Our study revealed that Gd-improvement evaluated not only by the RANO criteria but also by neuroradiologist’s impression can predict the outcome of unresectable GBM treated with BEV-combined regimen. In addition, the extent of GD-SPPD improvement correlated with significant outcome impact ranging from 20 to 50%, similar to the GD-IP and GD-SPPD thresholds. In other words, OS prolongation can be predicted even in cases when GD-improvement is insufficient to determine PR according to the RANO criteria. These results indicated that, for outcome prediction, evaluation by a neuroradiologist hinted at a clinically appropriate response judgment of BEV-combined treatment for nd-GBM. The criteria of radiographic response by measuring contrast-enhancement lesions have been consistently used from the Macdonald criteria to the RANO criteria [12, 13]. McDonald's standard was created based on the WHO oncology response criteria, which is a general diagnostic imaging standard for solid tumors [33]; therefore, the measurement protocol for contrast-enhancement lesions has not been changed for more than 20 years. Our results propose the possibility that some patients evaluated as SD by the RANO criteria may have a good prognosis and suggest an alternative threshold value for identifying the group with a good prognosis [26].

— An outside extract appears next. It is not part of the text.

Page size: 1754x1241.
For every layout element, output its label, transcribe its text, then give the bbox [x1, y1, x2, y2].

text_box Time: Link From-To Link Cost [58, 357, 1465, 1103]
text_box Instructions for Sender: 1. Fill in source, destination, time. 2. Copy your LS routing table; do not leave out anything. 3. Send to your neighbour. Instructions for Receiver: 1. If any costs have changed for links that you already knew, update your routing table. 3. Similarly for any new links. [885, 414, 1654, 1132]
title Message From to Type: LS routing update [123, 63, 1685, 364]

Our study has several limitations. First, this was a single-center, non-randomized, retrospective study that included a small number of patients. Hence, our results should be verified in a larger cohort. As first-line BEV for GBM has not been approved outside of Japan, a multi-institutional clinical study involving several Japanese facilities is desirable. Second, subsequent treatments were inconsistent among the enrolled patients, which might have affected the outcome. Third, the analyzed image sequences were limited to only DWI, Gd, and FLAIR, and other sequences such as rCBV may be more significant predictors. Fourth, while there existed a correlation between the extent of GD-improvement and outcome, how the background bioactivity attributed to such a relationship was unclear. In the present study, univariate analysis for molecular markers revealed an unmethylated MGMT status, and CDKN2A homozygous deletion showed a trend toward poor prognosis. Our recent study also reported that MGMT and CDKN2A status could stratify Japanese GBM patients into three race-specific groups with different prognoses [26]. Further accumulation of studies including molecular-genetic signatures and evidence beyond real-clinic data are warranted to evaluate the significance of image changes during BEV-included regimens for unresectable GBM.

Conclusions

We examined the radiographic response in multiple MRI sequences (FLAIR, Gd-SPPD, and DWI) in patients with unresectable nd-GBM treated with BEV-including chemoradiotherapy and proved that the Gd-SPPD improvement group showed a significant prolongation of OS. Furthermore, the OS impact was significant even with less strict judgment of radiographic response compared with that of the RANO criteria. This raised the possibility that some patients evaluated as SD by the RANO criteria may have a good prognosis, and the interpretation of neuroradiologists likely hinted at an alternative evaluation for outcome prediction.